Now, I have to introduce this by a little observation about Confucians in general, because they have their positive and their negative side. But their negative side is their rather exclusive interest in matters literary. In the history of Chinese civilization, no kind of really scientific advance came through Confucian studies, because they were scholastics—that is to say, a scholastic is one who knows what’s in the book and believes what the ancient texts or the ancient scriptures say, and he studies them and becomes proficient like a rabbi or a Christian theologian.
But mystics are not interested very much in theology. All mystics have been interested in direct experience, and therefore—although you may laugh at them as mystics and say they are not scientific—they are empirical in their approach. And the Taoists, being mystics, were the only great group of ancient Chinese people who seriously studied nature.
They were interested in it from the beginning, and their books are full of analogies between the principles of the Taoist way of life and the behavior of natural forces of water, of wind, of plants, and rocks. In many, many passages, Lao Tzu likens the Tao to water—in the fact that it doesn’t resist and yet nothing is stronger, in the fact that it always takes the line of least resistance, that it always seeks the lowest level which men abhor. And many, many things are said about water.
Many things are said about plants. Many things are said about the processes of growth. About wind: how wind plays music with all the orifices and openings in nature, and blows through them, and brings out their particular hum.
So it was, strangely enough, from the Taoists that Chinese people developed as much science as they did develop. But, you know, they never developed anything like Western technology. And this is because—or in part because; there are many, many reasons, some of them purely geographical—but one of the reasons why the Chinese did not go on to develop an advanced technology had to do with names, and it had to do with a certain attitude to nature.
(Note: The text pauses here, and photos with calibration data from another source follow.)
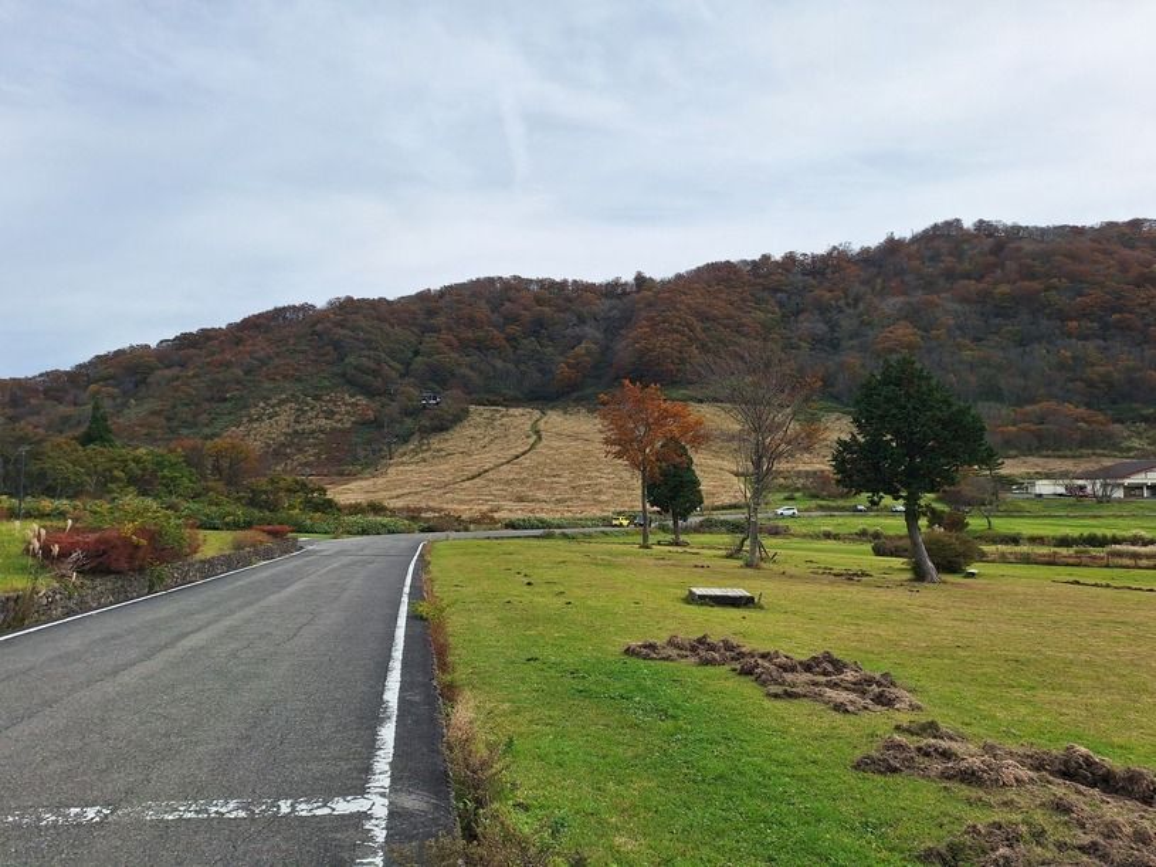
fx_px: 768
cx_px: 578
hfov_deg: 73.9
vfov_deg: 58.9
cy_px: 434
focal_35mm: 23
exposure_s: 1/4184
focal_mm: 5.54
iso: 40
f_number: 1.8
Now, so far as names are concerned, the Taoists always laughed at the idea of the rectification of names. Because they said, “Now, look: when you compile a dictionary, you define your words with other words. Now, with what other words are you going to define the words with which you define the words, so as to be sure you’ve got them straight?” I remember when I was a small boy I wanted to write a book which would preserve forever the fundamentals of human knowledge.